For those who know someone who has committed suicide, the other side….
Often when someone commits suicide we ask WHY???
Why didn’t they talk to us, why didn’t they reach out? Why didn’t I see their pain?
Most people who commit suicide don’t want to be a burden to anyone, they think they are making life easier for those around them by ending their lives.
Let me give you an insight into what it is like to be in this place, yes I speak from experience, but thankfully I am still here. Some of this may feel a bit overwhelming or confronting, but that is how someone in this position actually feels.
People with cancer are often given a idea of how much time they have left, an opportunity to say and do all that needs doing.
People with heart problems sometimes get a second chance, but everyone knows there’s always a possibility it will happen again.
Someone with a sever injury is given support, counselling, retraining and understanding.
But what if something happens to you that is just as life changing but society and those around you don’t see it or realise it’s severity?
Often we feel as if we have no hope, no longer able to do the job we love, no longer able to be with the person who is our soul mate, no longer able to do the things we used to enjoy. Everything that is important to us has been taken away but no-one seems to really understand.
Constant pain, no chance of rehabilitation, no retraining, no support networks. Knowing we will have to live with this forever, living a bleak life with little chance of fulfilment. Some of you may say there’s always hope and help if you reach out, but sometimes there really is nothing anyone can do and sometimes we really can’t reach out.
Before someone takes this final step this is some of what is happening for them.

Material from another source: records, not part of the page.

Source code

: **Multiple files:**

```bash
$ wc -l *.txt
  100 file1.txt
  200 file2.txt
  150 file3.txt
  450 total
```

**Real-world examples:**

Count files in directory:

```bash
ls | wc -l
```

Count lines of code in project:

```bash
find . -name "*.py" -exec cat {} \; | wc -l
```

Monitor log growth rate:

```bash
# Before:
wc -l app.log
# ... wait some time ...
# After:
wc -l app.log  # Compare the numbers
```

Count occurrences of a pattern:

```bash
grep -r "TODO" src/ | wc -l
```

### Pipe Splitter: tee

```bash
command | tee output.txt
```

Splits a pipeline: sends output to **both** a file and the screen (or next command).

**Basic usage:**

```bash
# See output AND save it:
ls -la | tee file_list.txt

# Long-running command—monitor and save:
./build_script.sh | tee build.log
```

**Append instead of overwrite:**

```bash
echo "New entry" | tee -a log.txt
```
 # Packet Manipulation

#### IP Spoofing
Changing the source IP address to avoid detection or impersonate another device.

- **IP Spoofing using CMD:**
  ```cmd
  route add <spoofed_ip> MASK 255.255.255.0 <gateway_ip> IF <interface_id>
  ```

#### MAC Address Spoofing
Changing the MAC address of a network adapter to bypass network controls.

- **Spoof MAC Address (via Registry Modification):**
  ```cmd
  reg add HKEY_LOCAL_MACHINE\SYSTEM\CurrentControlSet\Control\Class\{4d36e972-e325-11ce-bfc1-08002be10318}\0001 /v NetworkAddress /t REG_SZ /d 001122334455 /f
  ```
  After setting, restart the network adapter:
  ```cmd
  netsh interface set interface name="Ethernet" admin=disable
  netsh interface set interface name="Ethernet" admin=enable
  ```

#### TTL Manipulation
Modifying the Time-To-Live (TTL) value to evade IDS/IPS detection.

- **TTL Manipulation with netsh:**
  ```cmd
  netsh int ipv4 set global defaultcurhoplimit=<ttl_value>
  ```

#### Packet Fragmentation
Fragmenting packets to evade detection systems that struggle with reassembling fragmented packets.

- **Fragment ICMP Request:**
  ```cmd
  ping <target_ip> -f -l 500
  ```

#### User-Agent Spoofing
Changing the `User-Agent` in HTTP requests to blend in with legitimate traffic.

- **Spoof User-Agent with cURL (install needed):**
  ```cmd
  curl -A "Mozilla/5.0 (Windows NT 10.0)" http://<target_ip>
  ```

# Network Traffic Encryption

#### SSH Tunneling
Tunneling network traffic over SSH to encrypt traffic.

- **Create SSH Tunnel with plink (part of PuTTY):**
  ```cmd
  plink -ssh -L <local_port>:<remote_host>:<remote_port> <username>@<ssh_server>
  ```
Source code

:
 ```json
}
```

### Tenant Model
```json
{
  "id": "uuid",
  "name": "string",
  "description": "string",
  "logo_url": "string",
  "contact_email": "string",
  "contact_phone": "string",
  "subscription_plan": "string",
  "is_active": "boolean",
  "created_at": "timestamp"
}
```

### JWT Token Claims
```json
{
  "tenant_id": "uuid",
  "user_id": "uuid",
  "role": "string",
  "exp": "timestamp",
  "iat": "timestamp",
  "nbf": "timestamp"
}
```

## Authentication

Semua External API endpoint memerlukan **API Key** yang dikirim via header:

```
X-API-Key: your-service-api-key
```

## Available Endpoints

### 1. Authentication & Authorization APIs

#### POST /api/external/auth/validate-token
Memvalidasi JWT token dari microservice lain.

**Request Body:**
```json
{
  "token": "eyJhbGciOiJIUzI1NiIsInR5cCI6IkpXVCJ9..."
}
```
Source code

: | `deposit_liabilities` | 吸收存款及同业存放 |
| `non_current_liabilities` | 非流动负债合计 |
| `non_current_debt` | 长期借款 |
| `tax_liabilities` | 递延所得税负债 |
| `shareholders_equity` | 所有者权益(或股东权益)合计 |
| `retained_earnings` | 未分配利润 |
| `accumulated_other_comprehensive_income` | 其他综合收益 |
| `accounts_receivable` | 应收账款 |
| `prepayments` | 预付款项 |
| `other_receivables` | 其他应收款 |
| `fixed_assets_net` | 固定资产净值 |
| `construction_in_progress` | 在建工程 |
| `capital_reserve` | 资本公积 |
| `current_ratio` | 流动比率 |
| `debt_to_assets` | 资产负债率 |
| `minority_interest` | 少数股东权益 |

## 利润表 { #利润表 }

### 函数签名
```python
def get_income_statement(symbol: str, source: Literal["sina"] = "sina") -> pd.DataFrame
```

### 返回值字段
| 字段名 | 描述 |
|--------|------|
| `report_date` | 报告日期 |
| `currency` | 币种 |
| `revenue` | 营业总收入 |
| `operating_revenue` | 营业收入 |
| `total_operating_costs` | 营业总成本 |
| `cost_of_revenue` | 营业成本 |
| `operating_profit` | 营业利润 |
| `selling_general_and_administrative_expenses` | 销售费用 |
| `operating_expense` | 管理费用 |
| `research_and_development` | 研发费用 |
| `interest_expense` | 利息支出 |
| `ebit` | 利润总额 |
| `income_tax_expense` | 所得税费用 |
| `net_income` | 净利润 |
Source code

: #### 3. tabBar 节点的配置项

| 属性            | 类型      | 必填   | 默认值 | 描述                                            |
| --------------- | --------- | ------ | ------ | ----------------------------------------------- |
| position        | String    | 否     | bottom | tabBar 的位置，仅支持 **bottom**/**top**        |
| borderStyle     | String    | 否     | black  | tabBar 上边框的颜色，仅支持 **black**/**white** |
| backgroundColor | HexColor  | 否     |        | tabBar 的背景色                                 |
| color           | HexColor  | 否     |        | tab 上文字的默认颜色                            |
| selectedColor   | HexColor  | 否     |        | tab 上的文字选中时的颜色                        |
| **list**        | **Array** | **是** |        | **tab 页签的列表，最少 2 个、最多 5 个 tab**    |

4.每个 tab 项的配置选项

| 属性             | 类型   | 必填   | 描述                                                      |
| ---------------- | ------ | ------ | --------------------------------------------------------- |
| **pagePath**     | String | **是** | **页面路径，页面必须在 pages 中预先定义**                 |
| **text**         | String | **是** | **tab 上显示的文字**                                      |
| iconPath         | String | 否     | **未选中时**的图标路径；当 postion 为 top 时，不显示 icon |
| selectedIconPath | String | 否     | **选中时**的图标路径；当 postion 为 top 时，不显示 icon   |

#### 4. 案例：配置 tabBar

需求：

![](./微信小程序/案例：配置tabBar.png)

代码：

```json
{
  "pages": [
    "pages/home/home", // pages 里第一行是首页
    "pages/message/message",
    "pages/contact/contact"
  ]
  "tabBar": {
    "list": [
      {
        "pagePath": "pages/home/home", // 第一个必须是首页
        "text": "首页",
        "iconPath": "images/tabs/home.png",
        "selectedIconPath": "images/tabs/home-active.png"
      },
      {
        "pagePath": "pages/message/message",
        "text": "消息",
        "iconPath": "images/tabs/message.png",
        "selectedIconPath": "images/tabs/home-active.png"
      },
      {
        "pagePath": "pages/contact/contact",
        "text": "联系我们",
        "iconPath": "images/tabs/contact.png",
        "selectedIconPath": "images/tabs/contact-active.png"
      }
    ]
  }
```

“The pain hits, constant and ever increasing, firing a bombardment of electric shocks to the brain. My brain freezes, stop, stop, stop. The only thought the brain gives is ways to stop the pain. I am no longer in control, my brain has taken over my body. The computer that is me has malfunctioned and is set on autopilot. All it knows is that there is nothing left, only blackness. I have to end this pain forever. My body carries out the brains final command and both my body and my mind are free – I have found peace at last!”
What the brain has failed to perceive is that when the pain ceased for me, it only moved from me to those who I love the most. Oh cruel, cruel mind, how could you have blinded me so?
My legacy is for my family and friends to forever be left with the agony of grief, an enduring sorrow. If only my brain had been able to perceive this it wouldn’t have told me to do what I did. But that is exactly why no one could stop this person or help at this point, because the brain, the thinking, rational part of us has malfunctioned and the person does whatever they have to do to make it all end. To make the pain stop.
This does not mean there is no hope. If help and support are given before people reach this point then there is a much greater chance of survival, but just as people still die from heart attacks, a malfunctioning heart, so people still die from a brain malfunctioning. Unfortunately we are human beings that are made up of many vital organs and if any of these fail it usually results in death. The brain really is just another organ and it too gives out when it is put under too much strain.
Why have I shared this with you? To let you know that if you loved and cared for the person who has gone and you were there for them, then you did all you could. They have died because a part of their body has failed, not because of something you did or didn’t do. People who ‘suicide’ in reality die from a disease just as anyone else, it’s just the disease is of the organ that we know as the brain, instead of the heart or kidney or liver.
I hope this brings you some comfort at this sad and agonising time.